── Data supplied

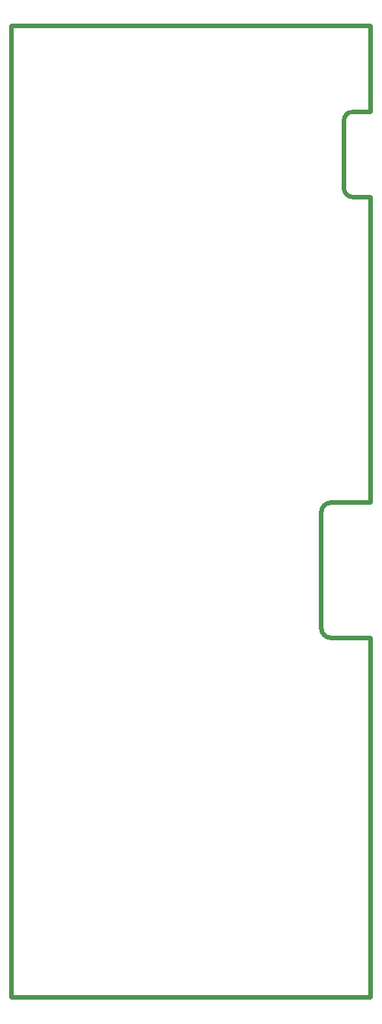
<source format=gbr>
G04 #@! TF.FileFunction,Profile,NP*
%FSLAX46Y46*%
G04 Gerber Fmt 4.6, Leading zero omitted, Abs format (unit mm)*
G04 Created by KiCad (PCBNEW 4.0.6) date 2018 February 05, Monday 13:52:32*
%MOMM*%
%LPD*%
G01*
G04 APERTURE LIST*
%ADD10C,0.100000*%
%ADD11C,0.500000*%
G04 APERTURE END LIST*
D10*
D11*
X40000000Y-9500000D02*
X40000000Y0D01*
X0Y0D02*
X0Y-19000000D01*
X40000000Y-108000000D02*
X40000000Y-68000000D01*
X34500000Y-67000000D02*
G75*
G03X35500000Y-68000000I1000000J0D01*
G01*
X35500000Y-53000000D02*
G75*
G03X34500000Y-54000000I0J-1000000D01*
G01*
X35500000Y-53000000D02*
X40000000Y-53000000D01*
X34500000Y-67000000D02*
X34500000Y-54000000D01*
X40000000Y-68000000D02*
X35500000Y-68000000D01*
X38000000Y-9500000D02*
G75*
G03X37000000Y-10500000I0J-1000000D01*
G01*
X37000000Y-18000000D02*
G75*
G03X38000000Y-19000000I1000000J0D01*
G01*
X37000000Y-18000000D02*
X37000000Y-10500000D01*
X40000000Y-9500000D02*
X38000000Y-9500000D01*
X40000000Y-19000000D02*
X38000000Y-19000000D01*
X0Y-108000000D02*
X0Y-19000000D01*
X40000000Y-108000000D02*
X0Y-108000000D01*
X40000000Y-19000000D02*
X40000000Y-53000000D01*
X0Y0D02*
X40000000Y0D01*
M02*

</source>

────

▸ Task item:
Give the records again exactly, minus the pictures.

▸ Completed exercise:
<source format=gbr>
G04 #@! TF.FileFunction,Profile,NP*
%FSLAX46Y46*%
G04 Gerber Fmt 4.6, Leading zero omitted, Abs format (unit mm)*
G04 Created by KiCad (PCBNEW 4.0.6) date 2018 February 05, Monday 13:52:32*
%MOMM*%
%LPD*%
G01*
G04 APERTURE LIST*
%ADD10C,0.100000*%
%ADD11C,0.500000*%
G04 APERTURE END LIST*
D10*
D11*
X40000000Y-9500000D02*
X40000000Y0D01*
X0Y0D02*
X0Y-19000000D01*
X40000000Y-108000000D02*
X40000000Y-68000000D01*
X34500000Y-67000000D02*
G75*
G03X35500000Y-68000000I1000000J0D01*
G01*
X35500000Y-53000000D02*
G75*
G03X34500000Y-54000000I0J-1000000D01*
G01*
X35500000Y-53000000D02*
X40000000Y-53000000D01*
X34500000Y-67000000D02*
X34500000Y-54000000D01*
X40000000Y-68000000D02*
X35500000Y-68000000D01*
X38000000Y-9500000D02*
G75*
G03X37000000Y-10500000I0J-1000000D01*
G01*
X37000000Y-18000000D02*
G75*
G03X38000000Y-19000000I1000000J0D01*
G01*
X37000000Y-18000000D02*
X37000000Y-10500000D01*
X40000000Y-9500000D02*
X38000000Y-9500000D01*
X40000000Y-19000000D02*
X38000000Y-19000000D01*
X0Y-108000000D02*
X0Y-19000000D01*
X40000000Y-108000000D02*
X0Y-108000000D01*
X40000000Y-19000000D02*
X40000000Y-53000000D01*
X0Y0D02*
X40000000Y0D01*
M02*

</source>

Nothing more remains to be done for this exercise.